コアのビジネスモデルに強み、機能別分社体制
同社グループ(同社並びに子会社6 社)は、一般雑貨製品、エコ雑貨製品、ヘルスケア&ビューティ雑貨製品等の製品において企画・デザインから生産委託・品質管理・販売まで一貫して手掛けているファブレス企業である。グループ各社は、企画・開発、設計・デザイン、生産委託・品質管理、アッセンブリ・印刷・加工など機能的に分社化され、グループ間の効率性、シナジー発現を高めることを狙いとしている。
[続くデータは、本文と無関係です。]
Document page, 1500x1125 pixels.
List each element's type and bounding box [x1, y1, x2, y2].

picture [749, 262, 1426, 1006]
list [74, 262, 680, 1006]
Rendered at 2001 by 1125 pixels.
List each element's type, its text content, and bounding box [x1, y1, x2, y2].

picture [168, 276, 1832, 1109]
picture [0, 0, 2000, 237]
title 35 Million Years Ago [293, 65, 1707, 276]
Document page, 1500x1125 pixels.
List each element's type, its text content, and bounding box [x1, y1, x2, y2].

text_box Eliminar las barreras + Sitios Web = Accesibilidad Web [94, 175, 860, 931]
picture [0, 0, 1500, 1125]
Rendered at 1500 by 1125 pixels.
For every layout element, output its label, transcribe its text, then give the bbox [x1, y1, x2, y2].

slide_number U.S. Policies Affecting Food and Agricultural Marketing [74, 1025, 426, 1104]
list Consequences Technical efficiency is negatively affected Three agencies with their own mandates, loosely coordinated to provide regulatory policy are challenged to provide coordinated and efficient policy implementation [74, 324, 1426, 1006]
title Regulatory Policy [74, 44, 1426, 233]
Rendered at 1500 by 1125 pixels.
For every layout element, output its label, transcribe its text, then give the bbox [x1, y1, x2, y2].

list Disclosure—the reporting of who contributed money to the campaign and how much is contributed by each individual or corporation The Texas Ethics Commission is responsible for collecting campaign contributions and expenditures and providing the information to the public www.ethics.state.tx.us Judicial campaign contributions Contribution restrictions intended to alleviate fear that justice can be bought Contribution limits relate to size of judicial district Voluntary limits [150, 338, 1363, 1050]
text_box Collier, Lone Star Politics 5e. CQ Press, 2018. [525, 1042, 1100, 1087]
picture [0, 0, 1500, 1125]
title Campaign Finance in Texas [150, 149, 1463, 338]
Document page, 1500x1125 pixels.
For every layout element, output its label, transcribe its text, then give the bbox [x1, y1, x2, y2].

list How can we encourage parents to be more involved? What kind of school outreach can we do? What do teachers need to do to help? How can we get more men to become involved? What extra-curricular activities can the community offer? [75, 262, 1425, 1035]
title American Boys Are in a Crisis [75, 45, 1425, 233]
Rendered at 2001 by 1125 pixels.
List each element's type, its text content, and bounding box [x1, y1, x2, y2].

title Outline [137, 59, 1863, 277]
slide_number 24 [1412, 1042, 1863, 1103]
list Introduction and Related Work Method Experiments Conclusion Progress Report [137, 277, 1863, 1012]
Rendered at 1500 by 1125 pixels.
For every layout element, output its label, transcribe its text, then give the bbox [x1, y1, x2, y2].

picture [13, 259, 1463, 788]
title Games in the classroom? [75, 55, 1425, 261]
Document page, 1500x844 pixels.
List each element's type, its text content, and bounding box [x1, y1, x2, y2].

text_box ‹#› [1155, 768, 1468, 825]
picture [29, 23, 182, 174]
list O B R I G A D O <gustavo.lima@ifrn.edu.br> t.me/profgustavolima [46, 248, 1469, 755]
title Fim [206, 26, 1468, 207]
生産に関わるノウハウやリソースを共有しつつ、受注生産であるカスタムメイド製品と自社オリジナル製品の両方を手掛け、リスクを抑制し、多岐にわたる分野の展開を可能にしている。

生産地のシフトと海外販売への布石
同社は、生産地を国内から中国の工場へとシフトさせてきたが中国の人件費高騰や政治リスクを緩和するためにタイ、バングラディッシュ等の生産工場を開拓している。また、これまでは日本国内での販売が殆どであったが、中国やアジアでの製品販売の拡大を目指している。上海や香港での各種展示会への出展など、販売パートナー企業の開拓を進めるとともに、Alibaba.com などネット販売にも注力している。

2012 年8 月期は会社計画の過達が期待される
2012 年8 月期1Q(9-11 月)業績は、売上高2,210 百万円(前年同期比18.9%増)、営業利益150 百万円(同2.0 倍)であった。1Q 決算の売上高は会社計画予算に対しては10%程度上回って着地した模様。前年度の3Q(3-5 月)頃から在庫を積み増してきた効果が表れており、特定の製品のヒットではなく全般的に伸びている。
2Q(12-2 月)以降も情報通信関連、出版関係、医薬品業界向けなどカスタムメイド製品の案件が増えていることに加えて、海外展示会への出展効果などが見込め、通期会社計画は超過して着地すると予想。